Tim astronom berhasil menemukan proto supergugus galaksi raksasa saat alam semesta muda dengan instrumen VIMOS pada Very Large Telescope.
Hyperion, cikal bakal supergugus galaksi ini merupakan struktur masif yang berhasil ditemukan saat alam semesta baru berusia 2,3 miliar tahun. Pada usia yang demikian muda, kehadiran struktur sugpergugus galaksi yang sangat masif menjadi misteri baru bagi astronom.
Normalnya, struktur masif seperti ini ditemukan pada pergeseran merah yang lebih kecil, atau dengan kata lain, alam semesta sudah mengalami evolusi dan usanya sudah lebih tua. Akan tetapi, struktur yang dilihat para astronom yang dipimpin Olga Cucciati dari Istituto Nazionale di Astrofisica (INAF) Bologna, memiliki massa yang hampir sama dengan struktur terbesar di alam semesta saat ini.
Massanya lebih dari dari satu juta miliar atau 1015 massa Matahari! Seperti halnya supergugus Virgo, supergugus galaksi Hyperion juga diisi oleh banyak sekali galaksi. Hyperion ditemukan pada konstelasi sextan dan dihuni oleh lebih dari 10 ribu galaksi dengan setidaknya 7 area padat galaksi yang dihubungkan oleh filamen. Menariknya, supergugus Hyperion ini memiliki distribusi massa seragam yang saling terhubung seperti gumpalan galaksi yang terangkai. Selain itu terdapat juga asosiasi galaksi yang lebih renggang. Kondisi ini berbeda dengan supergugus galaksi di llingkungan Bumi dimana distribusi massa lebih terkonsentrasi dengan struktur yang lebih jelas.
Perbedaan ini tampaknya terjadi karena supergugus dekat Bumi sudah berevolusi selama miliaran tahun. Selama itu, interaksi gravitasi antar galaksi dalam supergugus galaksi punya waktu untuk mengumpulkan materi pada area yang lebih padat. Untuk supergugus Hyperion yang masih muda, interaksi gravitasi yang terjadi masih belum menghasilkan konsentrasi massa seperti itu.

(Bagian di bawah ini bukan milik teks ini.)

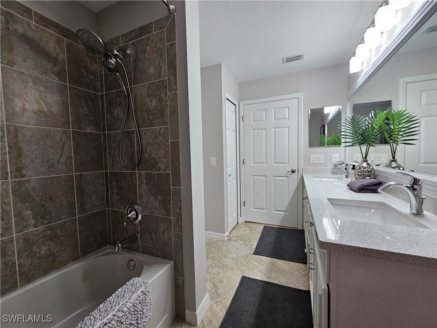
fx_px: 164
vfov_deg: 89.9
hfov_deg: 106.2
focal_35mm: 13
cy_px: 164
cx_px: 218
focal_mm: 2.2
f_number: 2.2
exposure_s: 1/60
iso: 160
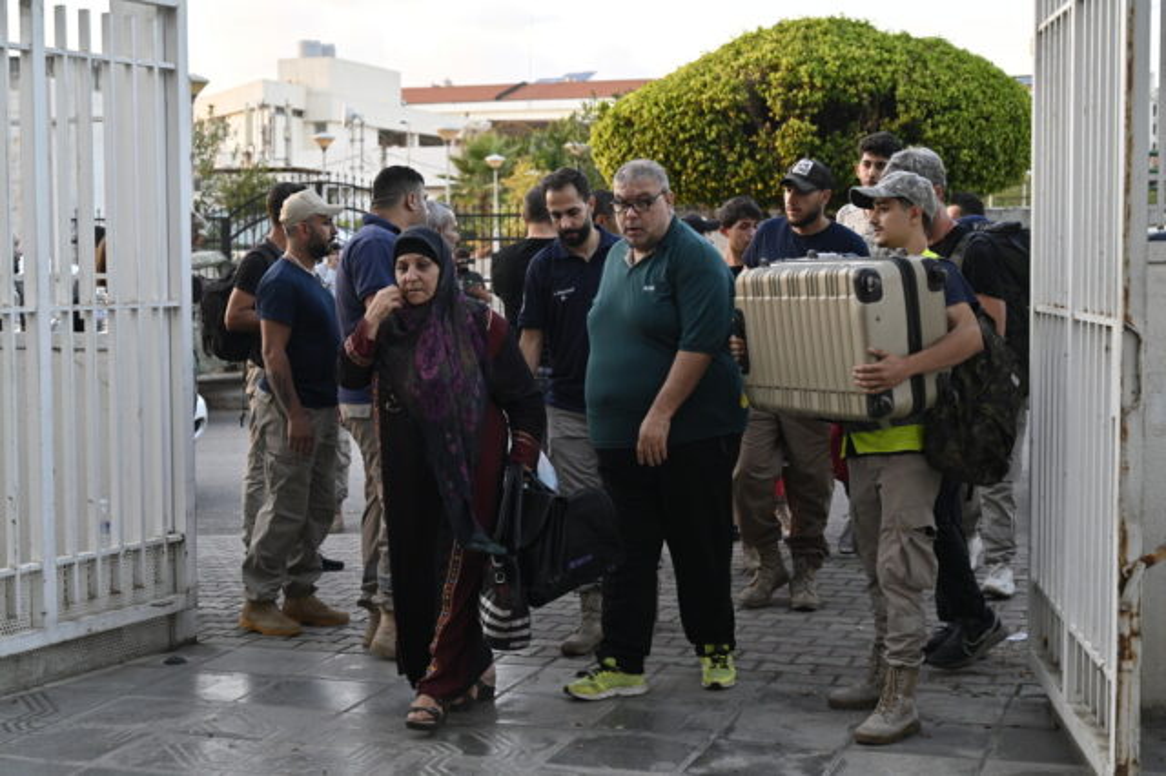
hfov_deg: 36.9
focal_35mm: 54
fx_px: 1748
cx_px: 583
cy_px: 388
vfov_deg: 25.0
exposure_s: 1/250
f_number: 4.5
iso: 800
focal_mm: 54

Dari ukuran maupun pembentukannya, Hyperion diduga berevolusi menjadi serupa dengan supergugus Virgo ataupun Sloan Great Wall. Dengan memahami Hyperion dan dibandingkan dengan supergugus galaksi yang ada saat ini, kita bisa memahami bagaimana alam semesta terbentuk di masa lalu dan evolusinya.